O Preço da Lealdade
A sirene de lockdown do estúdio não era um som de alerta; era uma sentença. Elias encarou a porta de serviço travada, o metal frio vibrando sob a pressão do sistema de segurança. No alto, o cronômetro da transmissão, visível em cada monitor do corredor, marcava o ritmo da sua asfixia: 5 dias, 23 horas e 41 minutos para a transferência definitiva da relíquia.
— O acesso administrativo foi revogado — Beatriz murmurou, a voz desprovida da habitual confiança de produtora. Ela tentou o crachá novamente. O leitor respondeu com um bip seco e uma luz vermelha que parecia zombar da sua autoridade. — Eles não estão apenas fechando o estúdio, Elias. Estão apagando a nossa existência do servidor.
Elias não esperou. Ele sabia que o estúdio fora construído para a espetacularização, não para a verdade, mas toda máquina de mentiras tinha seus pontos cegos. Ele puxou um cabo de rede da bancada de apoio, expondo a fibra ótica. Com um adaptador portátil — um terminal caro que ele mantinha escondido como última reserva — ele forçou uma conexão direta.
— O que você está fazendo? — ela perguntou, os olhos fixos no corredor, esperando a segurança privada.
— Tentando ver o que sobrou do espelho do sistema antes que a limpeza remota termine.
Na tela minúscula, pacotes de dados surgiram truncados. Não havia o arquivo original. Apenas um rastro, um protocolo de espelhamento que apontava para um nó externo. O texto piscou e sumiu. O servidor principal tinha sido limpo.
— O original não está aqui — Elias disse, guardando o terminal. — Foi movido para fora.
Eles saíram por uma escada de emergência, ganhando a rua sob uma chuva gelada que lavava o asfalto de São Paulo. A cidade, porém, não oferecia refúgio. Em cada outdoor digital, a imagem da relíquia era exibida com a sobreposição falsa, a versão oficial que eles precisavam destruir. Elias sentiu o peso do envelope plástico na jaqueta: o laudo original, a prova da sua inocência no escândalo passado. Era a sua última âncora de dignidade.
Beatriz caminhava ao seu lado, o rosto tenso. Ela sabia o que ele carregava.
— Você ainda tem a prova — ela constatou, sem surpresa.
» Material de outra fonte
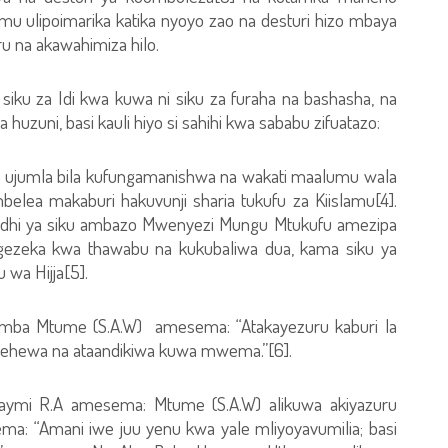
amu ulipoimarika katika nyoyo zao na desturi hizo mbaya
 na akawahimiza hilo.
siku za Idi kwa kuwa ni siku za furaha na bashasha, na
uzuni, basi kauli hiyo si sahihi kwa sababu zifuatazo:
a ujumla bila kufungamanishwa na wakati maalumu wala
lea makaburi hakuvunji sharia tukufu za Kiislamu[4].
adhi ya siku ambazo Mwenyezi Mungu Mtukufu amezipa
gezeka kwa thawabu na kukubaliwa dua, kama siku ya
wa Hijja[5].
mba Mtume (S.A.W) amesema: “Atakayezuru kaburi la
mehewa na ataandikiwa kuwa mwema.”[6].
ymi R.A amesema: Mtume (S.A.W) alikuwa akiyazuru
ma: “Amani iwe juu yenu kwa yale mliyoyavumilia; basi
— É a única coisa que me resta.
— É a única coisa que te torna um alvo — ela retrucou. — Se você quer o endereço do servidor externo, vai precisar de alguém que não tenha medo de queimar o próprio nome.
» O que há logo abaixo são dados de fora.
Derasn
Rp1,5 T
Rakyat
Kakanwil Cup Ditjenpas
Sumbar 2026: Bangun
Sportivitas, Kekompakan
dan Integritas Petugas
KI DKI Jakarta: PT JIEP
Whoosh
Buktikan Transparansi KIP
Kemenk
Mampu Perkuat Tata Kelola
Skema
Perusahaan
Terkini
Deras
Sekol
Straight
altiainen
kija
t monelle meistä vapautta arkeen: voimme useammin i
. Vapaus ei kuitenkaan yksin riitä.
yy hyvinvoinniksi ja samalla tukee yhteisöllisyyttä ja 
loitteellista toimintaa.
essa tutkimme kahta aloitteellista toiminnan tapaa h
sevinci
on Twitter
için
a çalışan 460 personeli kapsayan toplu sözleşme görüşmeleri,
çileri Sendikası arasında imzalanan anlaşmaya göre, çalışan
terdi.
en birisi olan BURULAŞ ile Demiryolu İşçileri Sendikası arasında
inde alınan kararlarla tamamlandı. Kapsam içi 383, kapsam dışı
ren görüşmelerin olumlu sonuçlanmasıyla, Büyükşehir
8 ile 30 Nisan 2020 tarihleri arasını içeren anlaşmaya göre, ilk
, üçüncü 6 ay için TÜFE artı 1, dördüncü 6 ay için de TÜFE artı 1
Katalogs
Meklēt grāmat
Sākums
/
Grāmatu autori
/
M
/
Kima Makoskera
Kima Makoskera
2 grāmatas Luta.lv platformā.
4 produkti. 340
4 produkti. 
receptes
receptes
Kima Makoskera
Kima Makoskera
O contato, um técnico conhecido como o Guardião, vivia num bunker de servidores clandestinos. Quando Elias e Beatriz entraram, o cheiro de ozônio e café velho os recebeu. O Guardião não se levantou. Seus olhos, refletidos pela luz azul dos monitores, eram frios.
— Você veio buscar o mapa — disse o Guardião, sem rodeios. — Mas o preço mudou. O servidor externo está em trânsito e o nó pertence a alguém do seu círculo íntimo.
Elias sentiu o sangue gelar.
— O que você quer?
— O laudo original. A prova da sua inocência. Sem cópias. Sem versões.
Elias hesitou. Entregar aquele documento era aceitar que, para o mundo, ele continuaria sendo o culpado. Era o sacrifício final de sua reputação em troca de uma chance de provar a fraude da relíquia. Ele olhou para Beatriz, que mantinha uma expressão de desespero contido. O relógio na tela do Guardião marcava 5 dias, 23 horas e 36 minutos.
Ele entregou o envelope. O Guardião conferiu o documento e deslizou um tablet em sua direção.
— O nó é este. Mas você está correndo contra o tempo, Elias. O Antagonista não vai deixar você chegar lá.
O celular de Beatriz vibrou. Ela leu a mensagem e empalideceu.
— O Antagonista iniciou um protocolo de incêndio no estúdio — ela sussurrou. — Eles vão apagar tudo. A relíquia já foi movida, e o set será reduzido a cinzas antes do amanhecer.
Elias percebeu a armadilha: a verdade não seria apenas escondida; ela seria incinerada. A caçada tinha acabado de se tornar uma corrida contra o fogo.